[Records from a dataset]

++++++

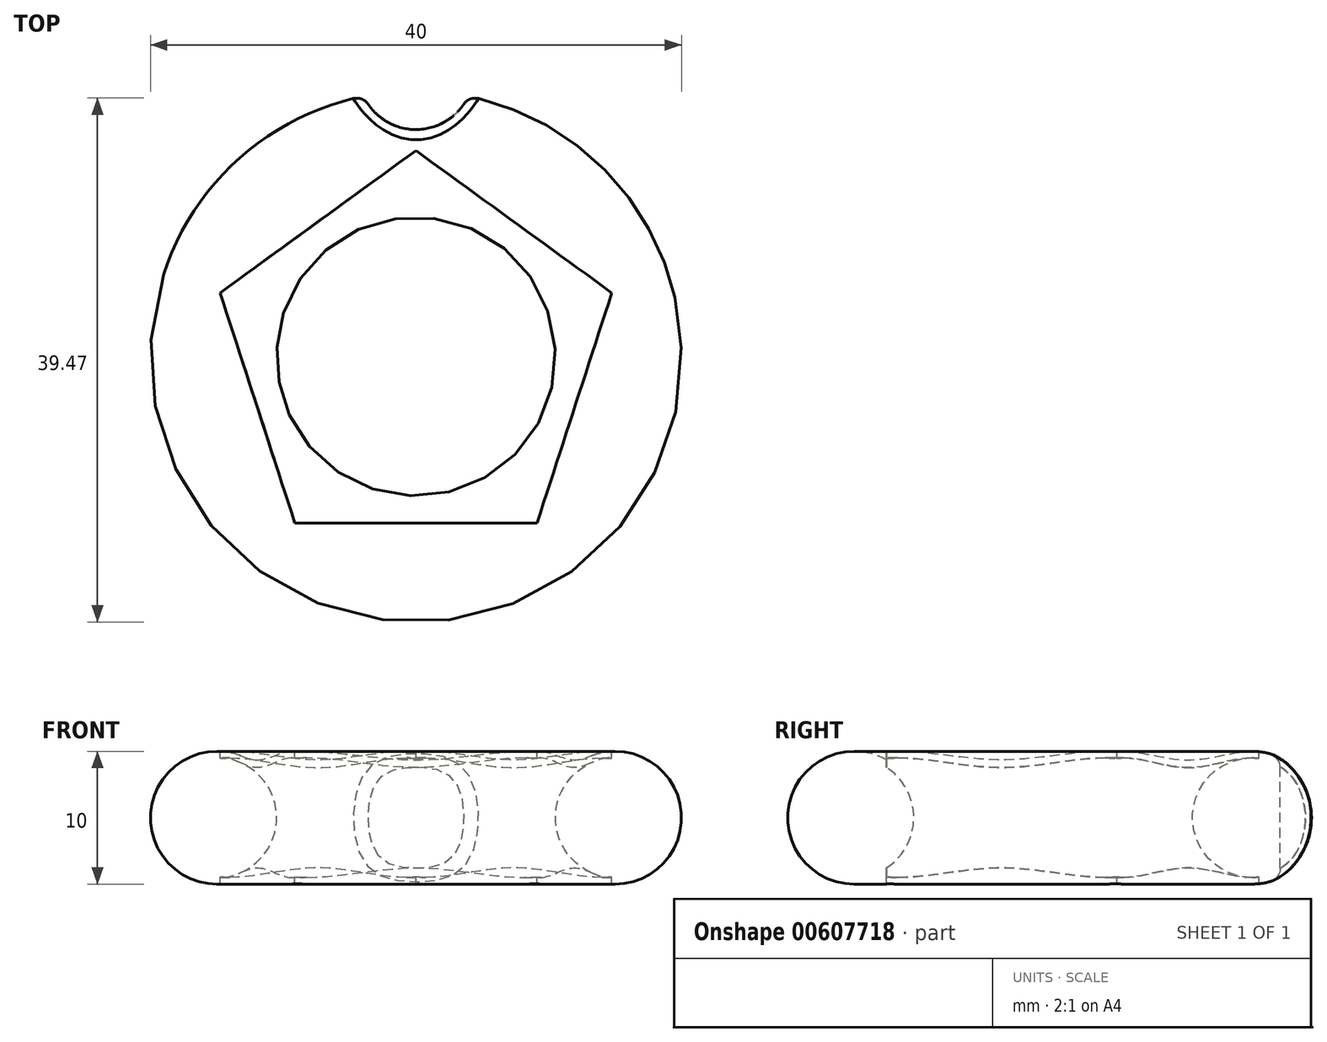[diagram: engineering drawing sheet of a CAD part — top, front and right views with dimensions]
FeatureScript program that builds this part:
annotation { "Feature Type Name" : "Feature", "Feature Type Description" : "" }
export const myFeature = defineFeature(function(context is Context, id is Id, definition is map)
    precondition{}
    {
        {
            var Q0;
            Q0=qCreatedBy(makeId("Front.planeOp"),FACE);
            var sketch = newSketch(context, id + "F0", { "sketchPlane" : qUnion([Q0])});
            skArc(sketch, "E0", {"start": v(-12, 9) * mm, "mid": v(-6.32, 6.03) * mm, "end": v(0, 5) * mm});
            skArc(sketch, "E1", {"start": v(-12, 9) * mm, "mid": v(-19.74, 6.58) * mm, "end": v(-15, 0) * mm});
            skLineSegment(sketch, "E2", {"start": v(-15, 0) * mm, "end": v(0, 0) * mm});
            skLineSegment(sketch, "E3", {"start": v(0, 0) * mm, "end": v(0, 5) * mm});
            skSolve(sketch);
        }
        {
            var Q0;
            Q0=makeQuery(id+"F0.imprint","IMPRINT",FACE,{"disambiguationData":[TD([[makeQuery(id+"F0.imprint","IMPRINT",EDGE,{"derivedFrom":sQuery(id+"F0.wireOp",EDGE,"E0")}),-1.0]])]});
            var Q1;
            Q1=sQuery(id+"F0.wireOp",EDGE,"E3");
            revolve(context, id + "F1", {"entities" : qUnion([Q0]), "axis" : qUnion([Q1]), "revolveType" : RevolveType.FULL});
        }
        {
            var Q0;
            Q0=qCreatedBy(makeId("Top.planeOp"),FACE);
            var sketch = newSketch(context, id + "F2", { "sketchPlane" : qUnion([Q0])});
            skCircle(sketch, "E4.cCircle", {"center": v(0, 0) * mm, "radius": 12.55 * mm, "construction": true});
            skLineSegment(sketch, "E4.0", {"start": v(0, 15.51) * mm, "end": v(14.76, 4.8) * mm});
            skLineSegment(sketch, "E4.1", {"start": v(14.76, 4.8) * mm, "end": v(9.12, -12.55) * mm});
            skLineSegment(sketch, "E4.2", {"start": v(9.12, -12.55) * mm, "end": v(-9.12, -12.55) * mm});
            skLineSegment(sketch, "E4.3", {"start": v(-9.12, -12.55) * mm, "end": v(-14.76, 4.8) * mm});
            skLineSegment(sketch, "E4.4", {"start": v(-14.76, 4.8) * mm, "end": v(0, 15.51) * mm});
            skSolve(sketch);
        }
        {
            var Q0;
            Q0 = qSketchRegion(id + "F2", true);
            extrude(context, id + "F3", {"entities" : qUnion([Q0]), "operationType" : NewBodyOperationType.REMOVE, "endBound" : BoundingType.SYMMETRIC, "oppositeDirection" : true, "depth" : 25 * mm, "offsetDistance" : 25 * mm});
        }
        {
            var Q0;
            Q0=qCreatedBy(makeId("Front.planeOp"),FACE);
            var sketch = newSketch(context, id + "F4", { "sketchPlane" : qUnion([Q0])});
            skCircle(sketch, "E5", {"center": v(-15, 5) * mm, "radius": 4.5 * mm});
            skSolve(sketch);
        }
        {
            var Q0;
            Q0 = qSketchRegion(id + "F4", true);
            var Q1;
            Q1=sQuery(id+"F0.wireOp",EDGE,"E3");
            revolve(context, id + "F5", {"operationType" : NewBodyOperationType.ADD, "entities" : qUnion([Q0]), "axis" : qUnion([Q1]), "revolveType" : RevolveType.FULL});
        }
        {
            var Q0;
            Q0=qCreatedBy(makeId("Top.planeOp"),FACE);
            var sketch = newSketch(context, id + "F6", { "sketchPlane" : qUnion([Q0])});
            skCircle(sketch, "E6", {"center": v(0, 21.44) * mm, "radius": 4.34 * mm});
            skSolve(sketch);
        }
        {
            var Q0;
            Q0=makeQuery(id+"F6.imprint","IMPRINT",FACE,{"disambiguationData":[TD([[makeQuery(id+"F6.imprint","IMPRINT",EDGE,{"derivedFrom":sQuery(id+"F6.wireOp",EDGE,"E6")}),1.0]])]});
            extrude(context, id + "F7", {"entities" : qUnion([Q0]), "operationType" : NewBodyOperationType.REMOVE, "endBound" : BoundingType.SYMMETRIC, "oppositeDirection" : true, "depth" : 25 * mm, "offsetDistance" : 25 * mm});
        }
        {
            var Q0;
            Q0=makeQuery(id+"F7.boolean.opBoolean","INTERSECT",EDGE,{"derivedFrom":[makeQuery(id+"F1.opRevolve","SWEPT_FACE",FACE,{"disambiguationData":[OSD([sQuery(id+"F0.wireOp",EDGE,"E1")])]}),makeQuery(id+"F7.opExtrude","SWEPT_FACE",FACE,{"disambiguationData":[OSD([sQuery(id+"F6.wireOp",EDGE,"E6")])]})]});
            fillet(context, id + "F8", {"entities" : qUnion([Q0]), "radius" : 1.05 * mm, "tangentPropagation" : true, "allowEdgeOverflow" : false});
        }
    });
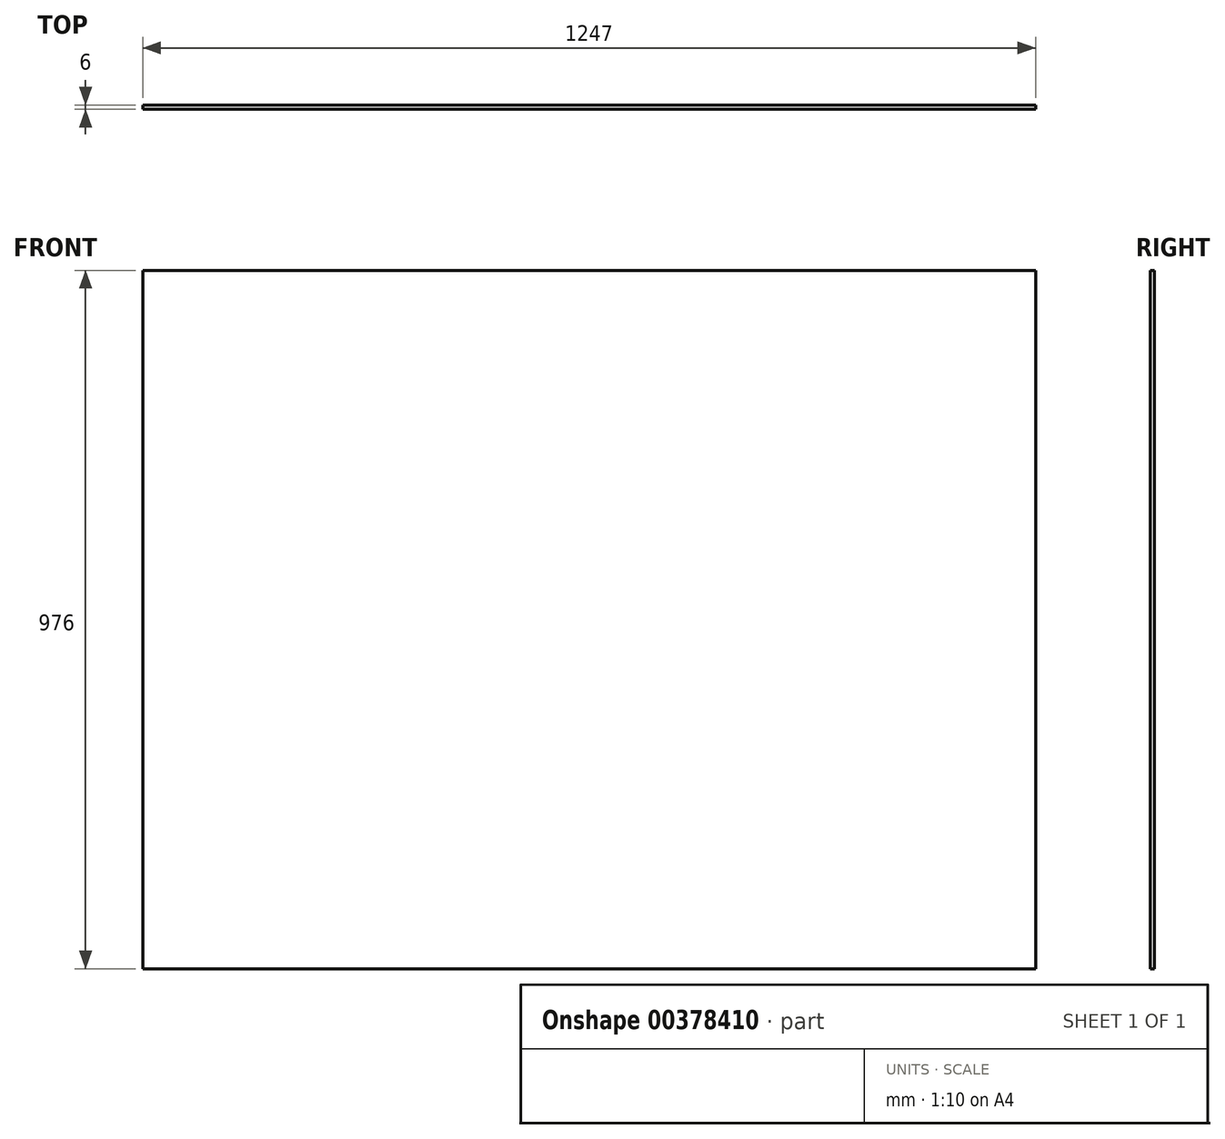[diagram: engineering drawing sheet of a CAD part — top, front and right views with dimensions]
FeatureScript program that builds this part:
annotation { "Feature Type Name" : "Feature", "Feature Type Description" : "" }
export const myFeature = defineFeature(function(context is Context, id is Id, definition is map)
    precondition{}
    {
        {
            var Q0;
            Q0=qCreatedBy(makeId("Front.planeOp"),FACE);
            var sketch = newSketch(context, id + "F0", { "sketchPlane" : qUnion([Q0])});
            skLineSegment(sketch, "E0.bottom", {"start": v(623.5, 488) * mm, "end": v(-623.5, 488) * mm});
            skLineSegment(sketch, "E0.top", {"start": v(623.5, -488) * mm, "end": v(-623.5, -488) * mm});
            skLineSegment(sketch, "E0.left", {"start": v(623.5, 488) * mm, "end": v(623.5, -488) * mm});
            skLineSegment(sketch, "E0.right", {"start": v(-623.5, 488) * mm, "end": v(-623.5, -488) * mm});
            skPoint(sketch, "E0.middle", {"position": v(0, 0) * mm});
            skSolve(sketch);
        }
        {
            var Q0;
            Q0 = qSketchRegion(id + "F0", true);
            extrude(context, id + "F1", {"entities" : qUnion([Q0]), "depth" : 6 * mm});
        }
    });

++++++

Given problem: Return every row above word for word, leaving out the pictures.

Answer for the task:
[diagram: engineering drawing sheet of a CAD part — top, front and right views with dimensions]
FeatureScript program that builds this part:
annotation { "Feature Type Name" : "Feature", "Feature Type Description" : "" }
export const myFeature = defineFeature(function(context is Context, id is Id, definition is map)
    precondition{}
    {
        {
            var Q0;
            Q0=qCreatedBy(makeId("Front.planeOp"),FACE);
            var sketch = newSketch(context, id + "F0", { "sketchPlane" : qUnion([Q0])});
            skArc(sketch, "E0", {"start": v(-12, 9) * mm, "mid": v(-6.32, 6.03) * mm, "end": v(0, 5) * mm});
            skArc(sketch, "E1", {"start": v(-12, 9) * mm, "mid": v(-19.74, 6.58) * mm, "end": v(-15, 0) * mm});
            skLineSegment(sketch, "E2", {"start": v(-15, 0) * mm, "end": v(0, 0) * mm});
            skLineSegment(sketch, "E3", {"start": v(0, 0) * mm, "end": v(0, 5) * mm});
            skSolve(sketch);
        }
        {
            var Q0;
            Q0=makeQuery(id+"F0.imprint","IMPRINT",FACE,{"disambiguationData":[TD([[makeQuery(id+"F0.imprint","IMPRINT",EDGE,{"derivedFrom":sQuery(id+"F0.wireOp",EDGE,"E0")}),-1.0]])]});
            var Q1;
            Q1=sQuery(id+"F0.wireOp",EDGE,"E3");
            revolve(context, id + "F1", {"entities" : qUnion([Q0]), "axis" : qUnion([Q1]), "revolveType" : RevolveType.FULL});
        }
        {
            var Q0;
            Q0=qCreatedBy(makeId("Top.planeOp"),FACE);
            var sketch = newSketch(context, id + "F2", { "sketchPlane" : qUnion([Q0])});
            skCircle(sketch, "E4.cCircle", {"center": v(0, 0) * mm, "radius": 12.55 * mm, "construction": true});
            skLineSegment(sketch, "E4.0", {"start": v(0, 15.51) * mm, "end": v(14.76, 4.8) * mm});
            skLineSegment(sketch, "E4.1", {"start": v(14.76, 4.8) * mm, "end": v(9.12, -12.55) * mm});
            skLineSegment(sketch, "E4.2", {"start": v(9.12, -12.55) * mm, "end": v(-9.12, -12.55) * mm});
            skLineSegment(sketch, "E4.3", {"start": v(-9.12, -12.55) * mm, "end": v(-14.76, 4.8) * mm});
            skLineSegment(sketch, "E4.4", {"start": v(-14.76, 4.8) * mm, "end": v(0, 15.51) * mm});
            skSolve(sketch);
        }
        {
            var Q0;
            Q0 = qSketchRegion(id + "F2", true);
            extrude(context, id + "F3", {"entities" : qUnion([Q0]), "operationType" : NewBodyOperationType.REMOVE, "endBound" : BoundingType.SYMMETRIC, "oppositeDirection" : true, "depth" : 25 * mm, "offsetDistance" : 25 * mm});
        }
        {
            var Q0;
            Q0=qCreatedBy(makeId("Front.planeOp"),FACE);
            var sketch = newSketch(context, id + "F4", { "sketchPlane" : qUnion([Q0])});
            skCircle(sketch, "E5", {"center": v(-15, 5) * mm, "radius": 4.5 * mm});
            skSolve(sketch);
        }
        {
            var Q0;
            Q0 = qSketchRegion(id + "F4", true);
            var Q1;
            Q1=sQuery(id+"F0.wireOp",EDGE,"E3");
            revolve(context, id + "F5", {"operationType" : NewBodyOperationType.ADD, "entities" : qUnion([Q0]), "axis" : qUnion([Q1]), "revolveType" : RevolveType.FULL});
        }
        {
            var Q0;
            Q0=qCreatedBy(makeId("Top.planeOp"),FACE);
            var sketch = newSketch(context, id + "F6", { "sketchPlane" : qUnion([Q0])});
            skCircle(sketch, "E6", {"center": v(0, 21.44) * mm, "radius": 4.34 * mm});
            skSolve(sketch);
        }
        {
            var Q0;
            Q0=makeQuery(id+"F6.imprint","IMPRINT",FACE,{"disambiguationData":[TD([[makeQuery(id+"F6.imprint","IMPRINT",EDGE,{"derivedFrom":sQuery(id+"F6.wireOp",EDGE,"E6")}),1.0]])]});
            extrude(context, id + "F7", {"entities" : qUnion([Q0]), "operationType" : NewBodyOperationType.REMOVE, "endBound" : BoundingType.SYMMETRIC, "oppositeDirection" : true, "depth" : 25 * mm, "offsetDistance" : 25 * mm});
        }
        {
            var Q0;
            Q0=makeQuery(id+"F7.boolean.opBoolean","INTERSECT",EDGE,{"derivedFrom":[makeQuery(id+"F1.opRevolve","SWEPT_FACE",FACE,{"disambiguationData":[OSD([sQuery(id+"F0.wireOp",EDGE,"E1")])]}),makeQuery(id+"F7.opExtrude","SWEPT_FACE",FACE,{"disambiguationData":[OSD([sQuery(id+"F6.wireOp",EDGE,"E6")])]})]});
            fillet(context, id + "F8", {"entities" : qUnion([Q0]), "radius" : 1.05 * mm, "tangentPropagation" : true, "allowEdgeOverflow" : false});
        }
    });
[diagram: engineering drawing sheet of a CAD part — top, front and right views with dimensions]
FeatureScript program that builds this part:
annotation { "Feature Type Name" : "Feature", "Feature Type Description" : "" }
export const myFeature = defineFeature(function(context is Context, id is Id, definition is map)
    precondition{}
    {
        {
            var Q0;
            Q0=qCreatedBy(makeId("Front.planeOp"),FACE);
            var sketch = newSketch(context, id + "F0", { "sketchPlane" : qUnion([Q0])});
            skLineSegment(sketch, "E0.bottom", {"start": v(623.5, 488) * mm, "end": v(-623.5, 488) * mm});
            skLineSegment(sketch, "E0.top", {"start": v(623.5, -488) * mm, "end": v(-623.5, -488) * mm});
            skLineSegment(sketch, "E0.left", {"start": v(623.5, 488) * mm, "end": v(623.5, -488) * mm});
            skLineSegment(sketch, "E0.right", {"start": v(-623.5, 488) * mm, "end": v(-623.5, -488) * mm});
            skPoint(sketch, "E0.middle", {"position": v(0, 0) * mm});
            skSolve(sketch);
        }
        {
            var Q0;
            Q0 = qSketchRegion(id + "F0", true);
            extrude(context, id + "F1", {"entities" : qUnion([Q0]), "depth" : 6 * mm});
        }
    });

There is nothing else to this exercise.